Cloud Composer
What is Cloud Composer?
Cloud Composer is a fully managed workflow orchestration service that helps you create, schedule, monitor, and manage workflows across services and environments.
Cloud Composer is based on Apache Airflow, an open-source workflow orchestration tool.
Advantages
- Fully managed: Google Cloud manages the infrastructure, so you can focus on your workflows.
- Scalable: You can easily scale your workflows up and down.
- Portable: You can write your workflows in Python, and you can run it on multiple execution engines (Apache Flink, Apache Spark, etc.)
- Observability: You can monitor your workflows with Cloud Composer monitoring interface
Airflow
Apache Airflow is an open-source workflow orchestration tool that allows you to create, schedule, and monitor workflows.
Airflow work with DAGs
A DAG in Airflow is a representation of your workflow as an Directed Acyclic Graph
:
- Directed: Tasks run in a specific order (one direction)
- Cyclic: Tasks cannot create loops (no cycles).
- Graph: A collection of tasks and their dependencies
Cloud Composer Environments
Cloud Composer environments are composed of the following resources:
- GKE cluster: The GKE cluster runs the Airflow scheduler, web server, and workers.
- Server Airflow: The Airflow web server provides the user interface for Airflow.
- Database Airflow: The Airflow database stores metadata for Airflow.
- Cloud Storage bucket: The Cloud Storage bucket stores DAGs, logs, and plugins.

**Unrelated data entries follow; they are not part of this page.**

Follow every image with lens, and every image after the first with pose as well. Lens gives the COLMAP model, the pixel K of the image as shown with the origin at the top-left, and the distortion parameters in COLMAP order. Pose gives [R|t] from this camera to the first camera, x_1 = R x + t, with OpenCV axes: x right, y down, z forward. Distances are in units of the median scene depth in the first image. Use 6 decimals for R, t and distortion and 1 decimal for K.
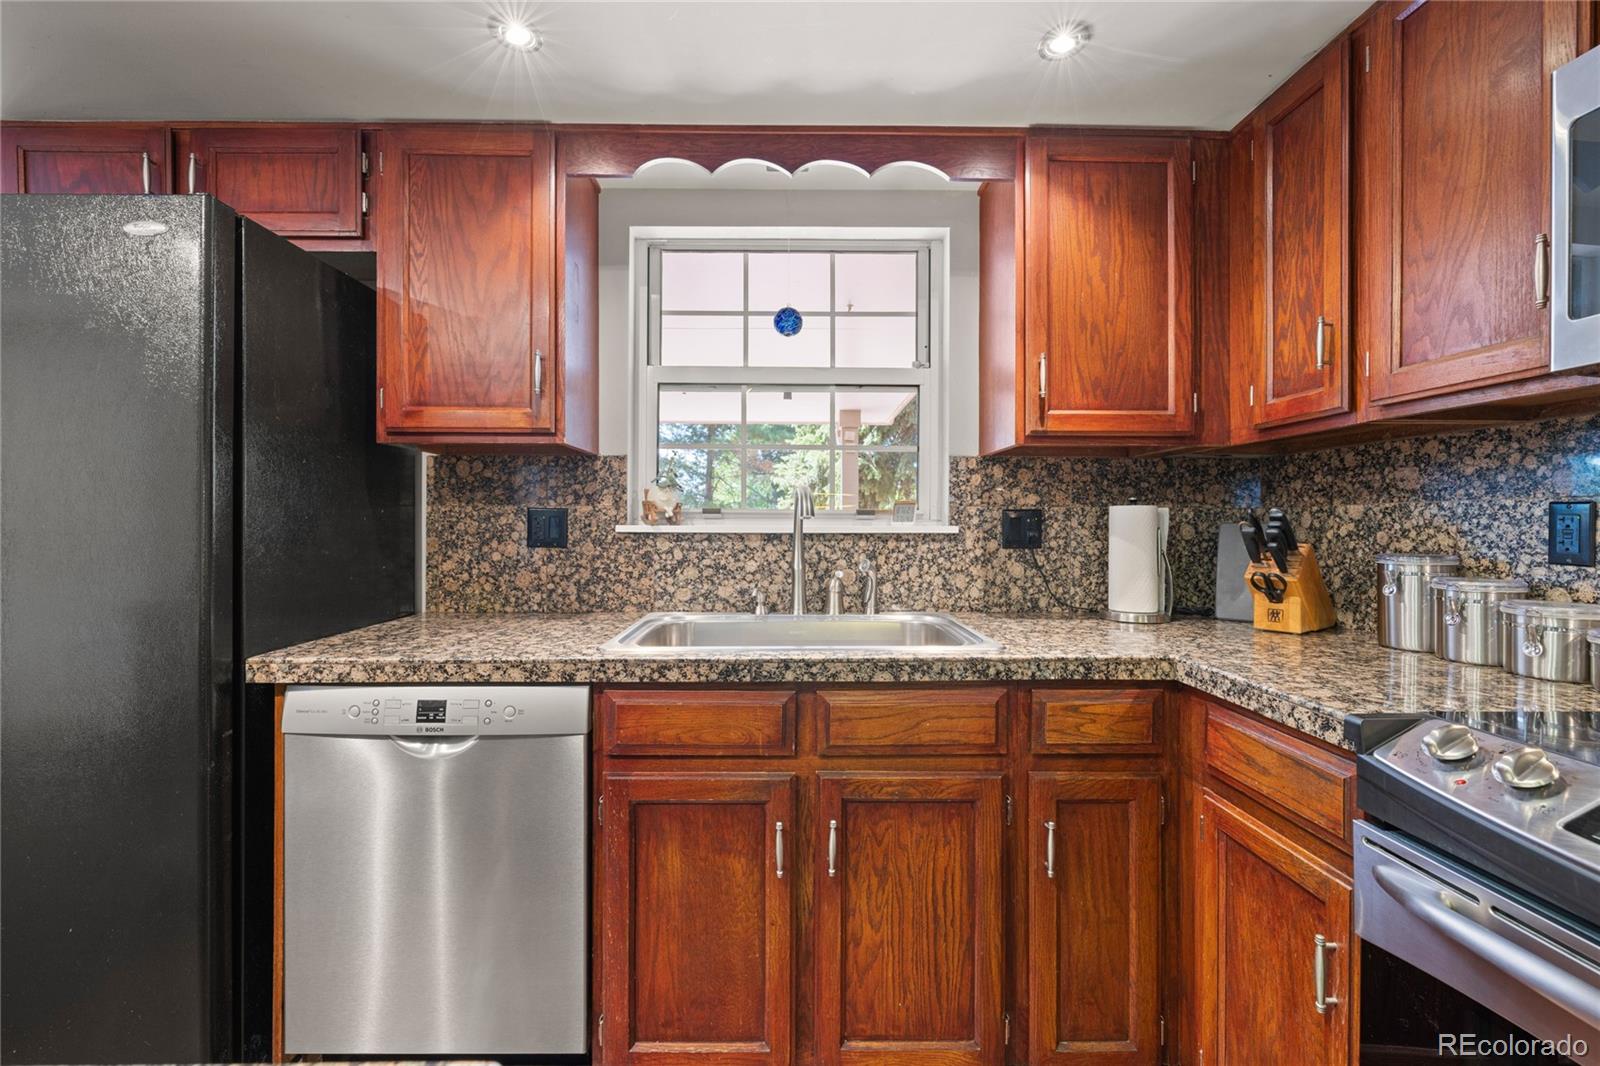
lens RADIAL K [[671.0, 0, 789.8], [0, 671.0, 520.9], [0, 0, 1]] dist [-0.002558, 0.000350]
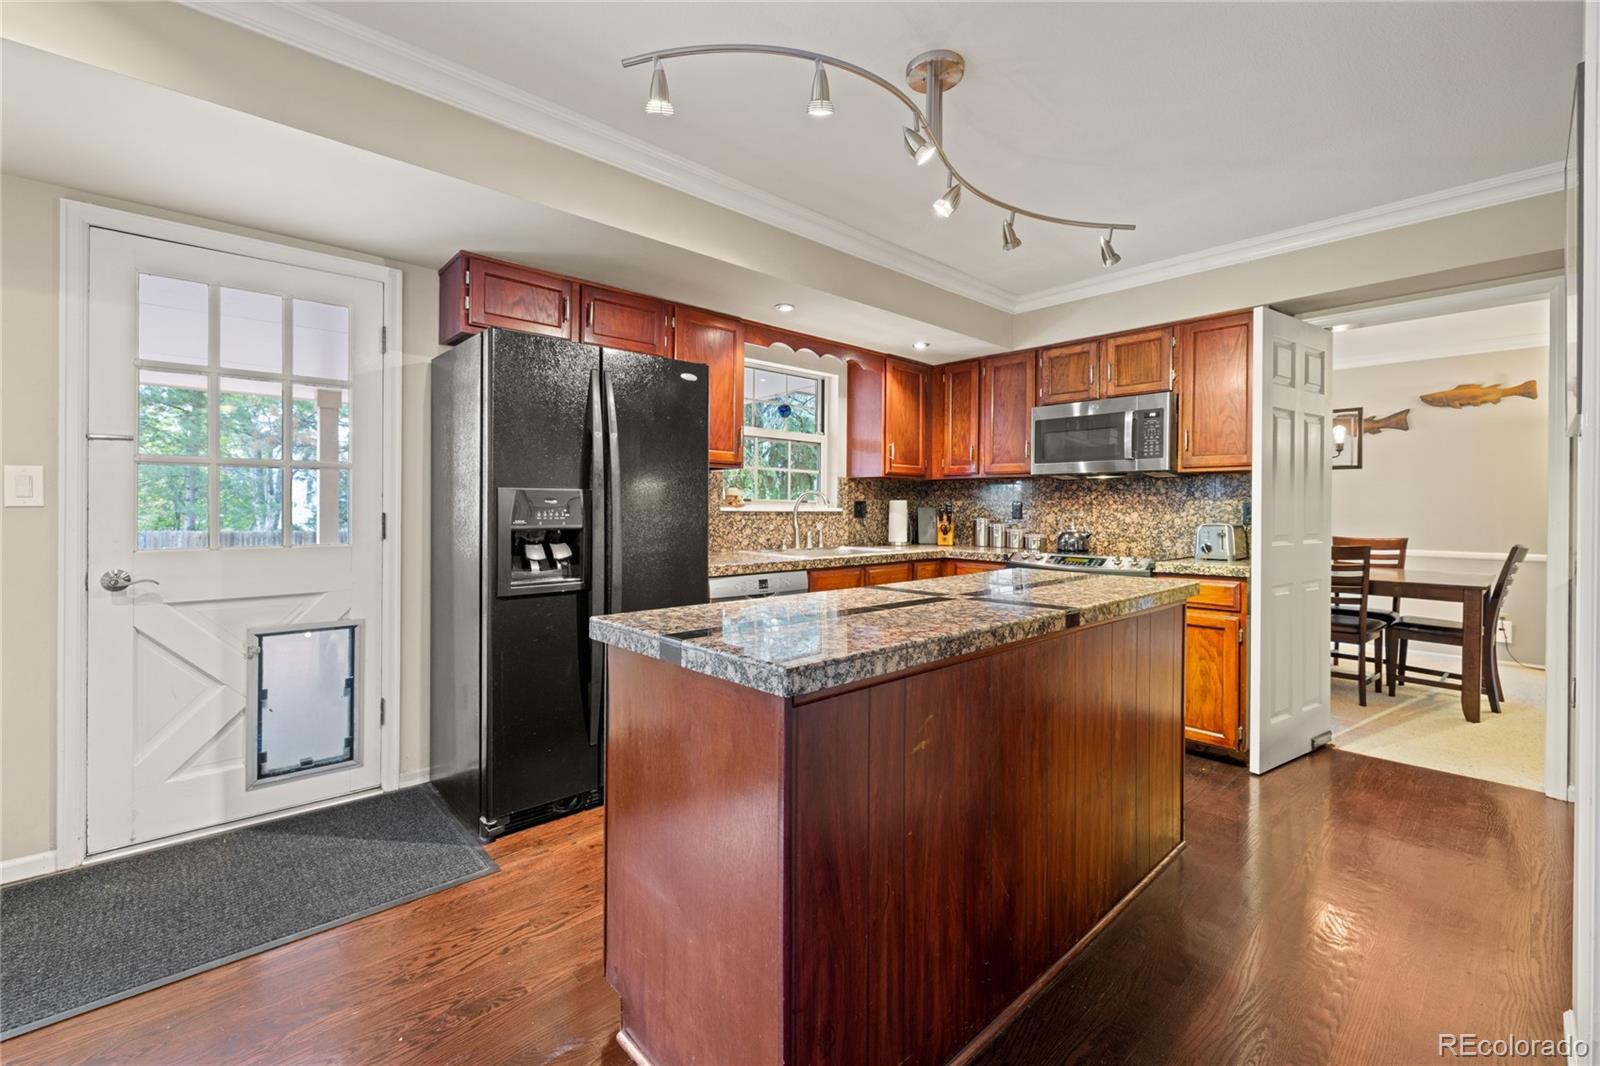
lens RADIAL K [[671.0, 0, 792.2], [0, 671.0, 509.3], [0, 0, 1]] dist [-0.002558, 0.000350]
pose [[0.748441, 0.000985, 0.663201, -1.725017], [-0.007388, 0.999949, 0.006852, -0.003772], [-0.663160, -0.010028, 0.748410, -0.739734]]
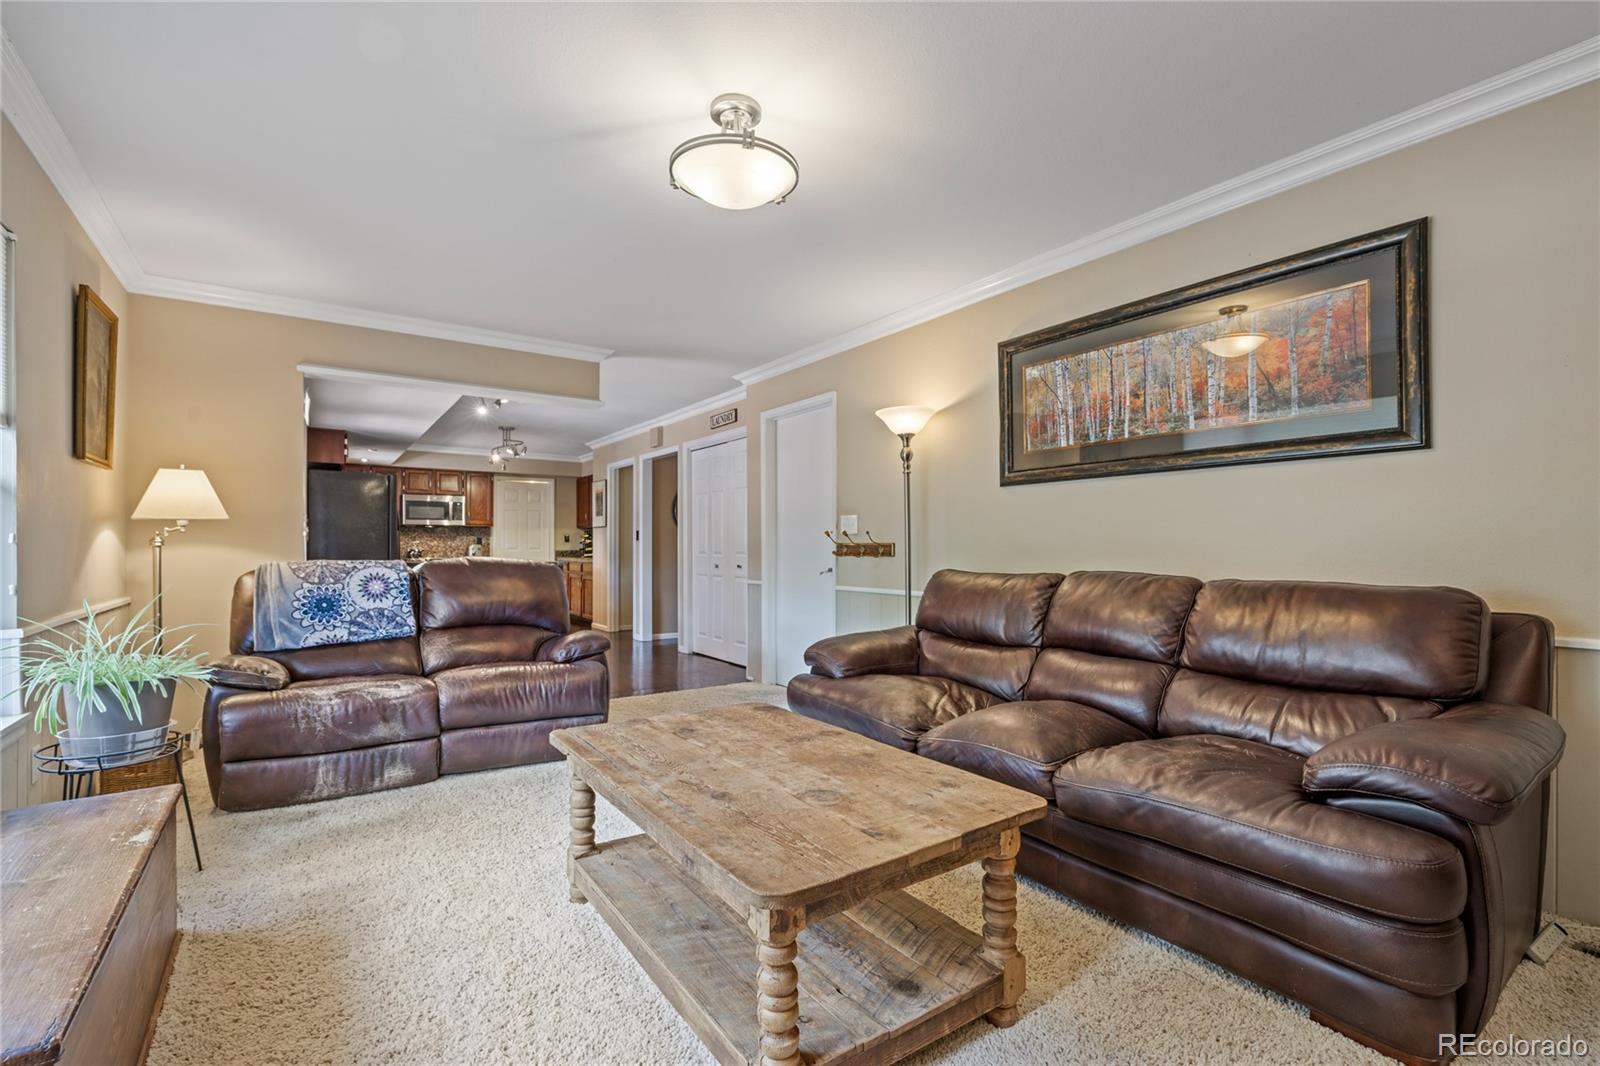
lens RADIAL K [[703.8, 0, 802.2], [0, 703.8, 547.0], [0, 0, 1]] dist [-0.011865, 0.002468]
pose [[-0.566754, -0.003328, 0.823880, -6.410016], [-0.006283, 0.999980, -0.000283, 0.054981], [-0.823863, -0.005337, -0.566764, 1.198756]]
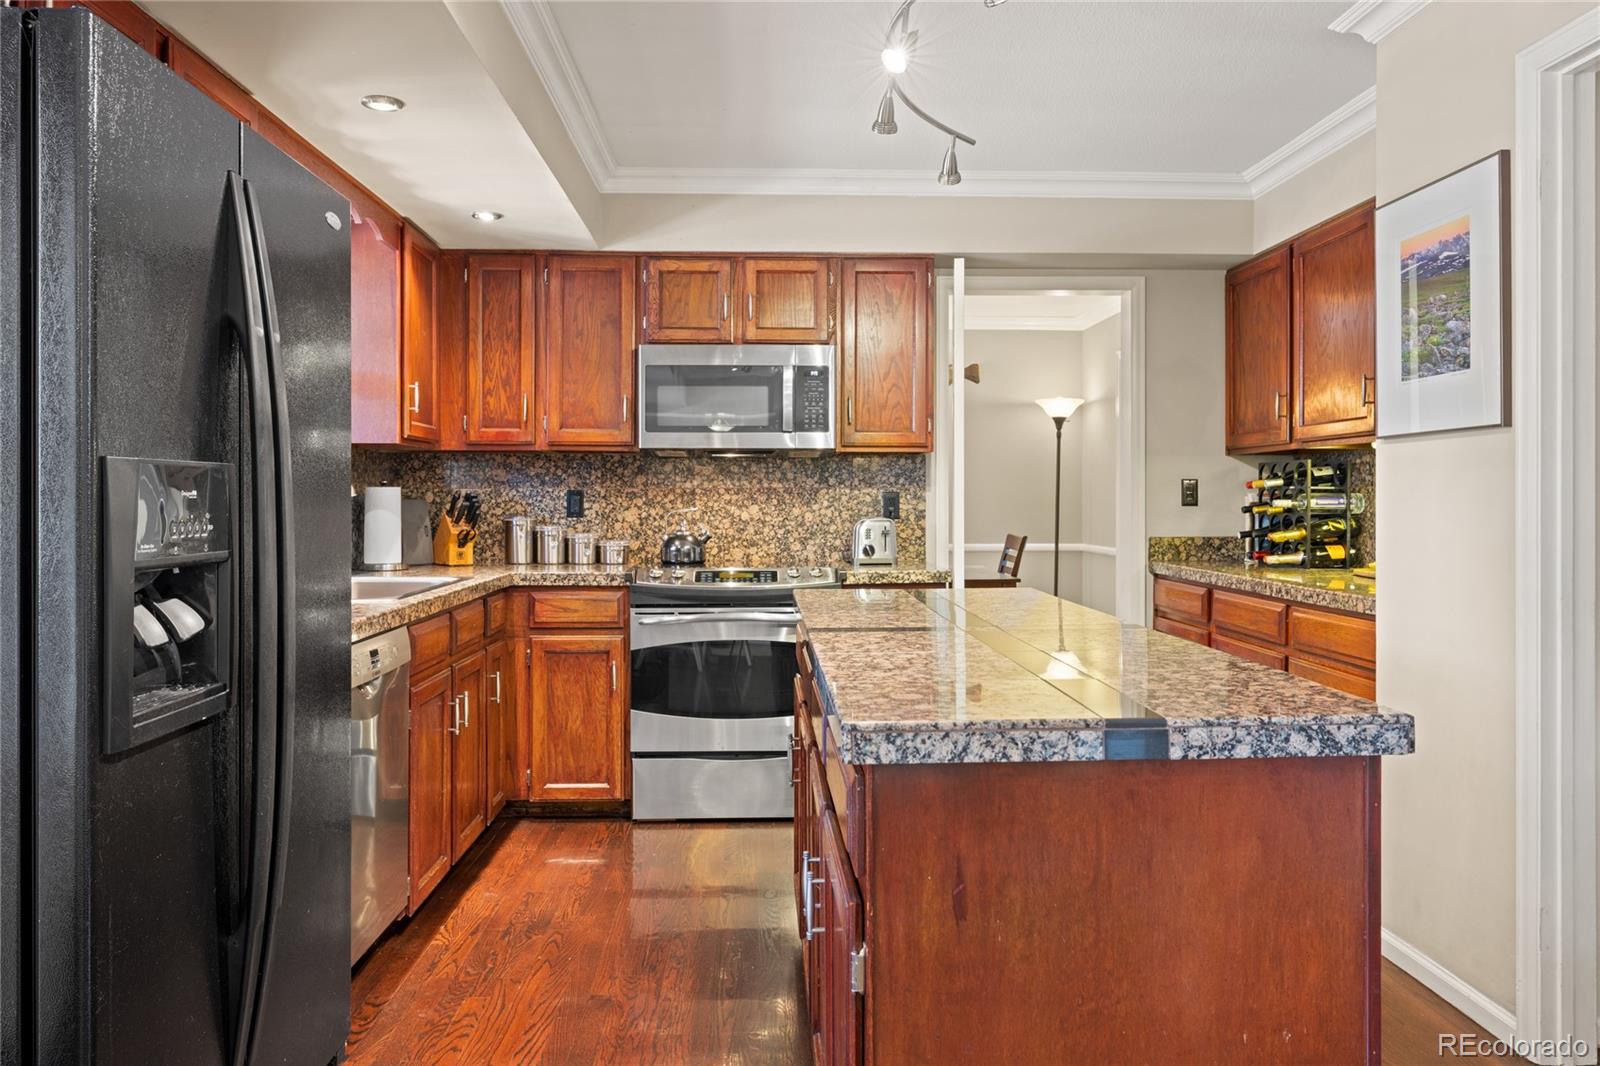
lens RADIAL K [[1133.2, 0, 793.3], [0, 1133.2, 503.0], [0, 0, 1]] dist [0.010394, 0.001387]
pose [[-0.019222, -0.006027, 0.999797, -2.148208], [-0.004576, 0.999972, 0.005940, -0.008692], [-0.999805, -0.004461, -0.019249, 0.242418]]
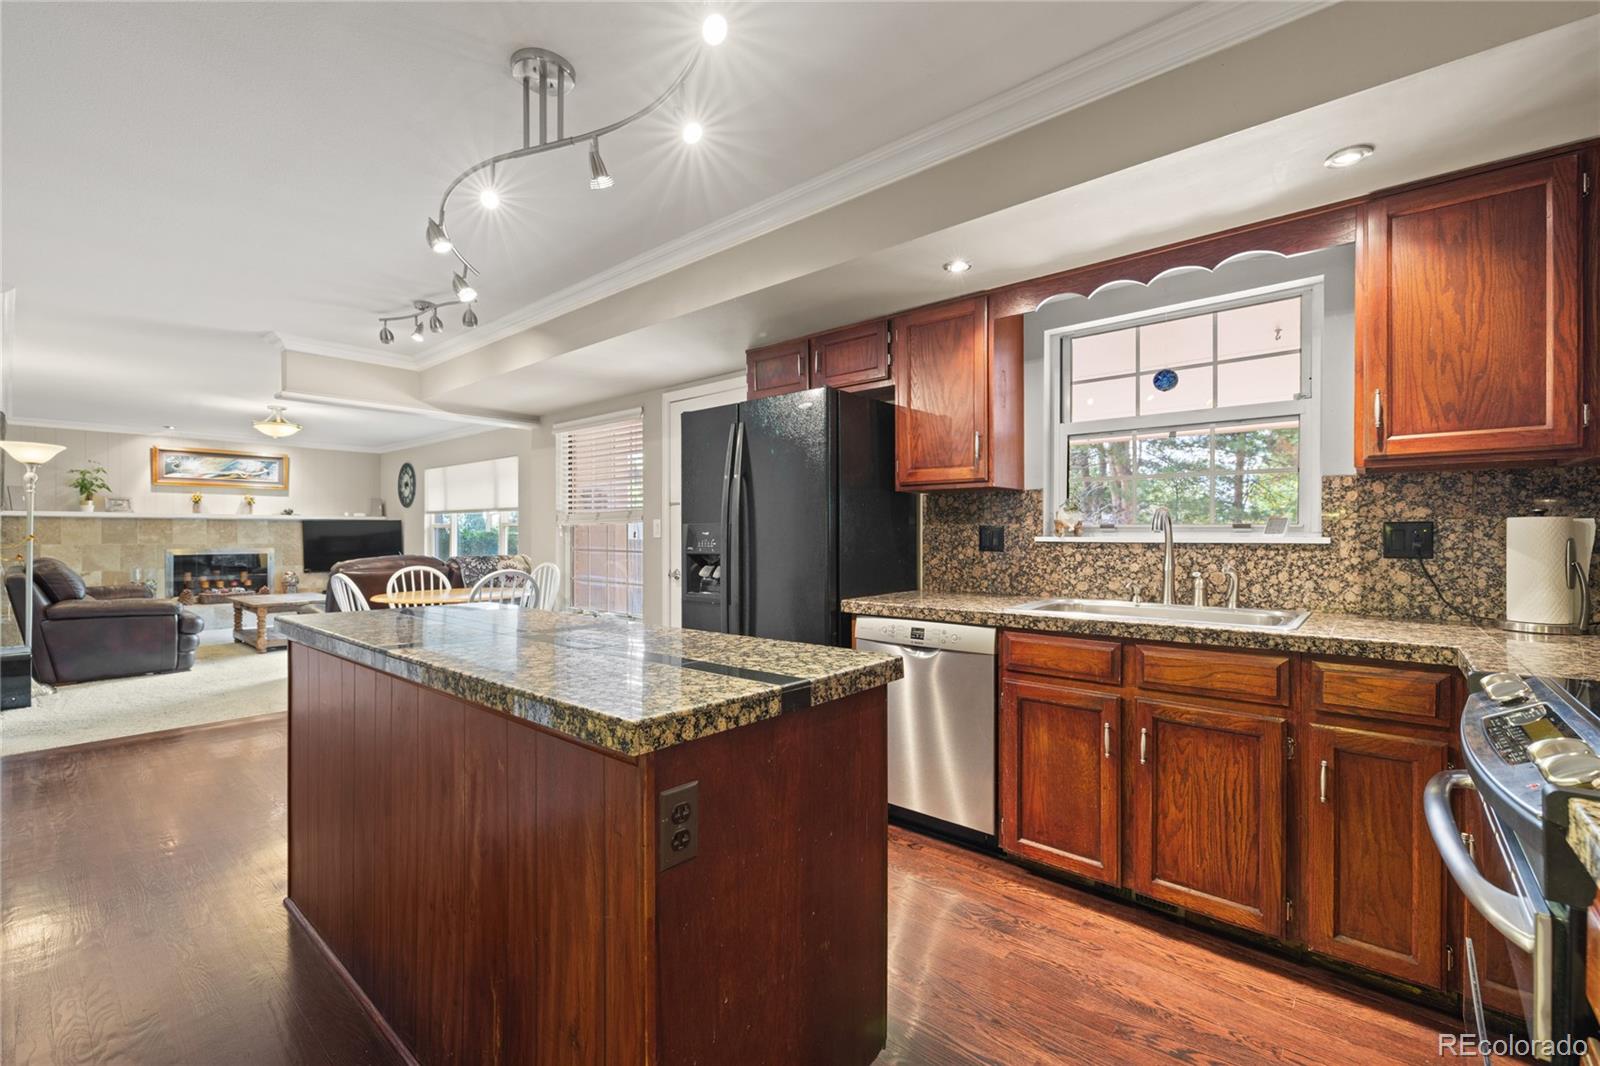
lens RADIAL K [[671.0, 0, 796.9], [0, 671.0, 538.3], [0, 0, 1]] dist [-0.002558, 0.000350]
pose [[0.749350, 0.000517, -0.662174, 0.404527], [0.005726, 0.999957, 0.007260, -0.005137], [0.662150, -0.009231, 0.749315, -0.563702]]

U can create multiple Cloud Composer environments in the same project who contain one or more DAG
Workflow Scheduling
U have 2 types of scheduling in Cloud Composer:
- Periodic: U can schedule your workflow to run at specific intervals (every day, every hour, etc.)
- Triggered: U can trigger your workflow to run when a specific event occurs (file uploaded, message received, etc.) with Cloud Functions.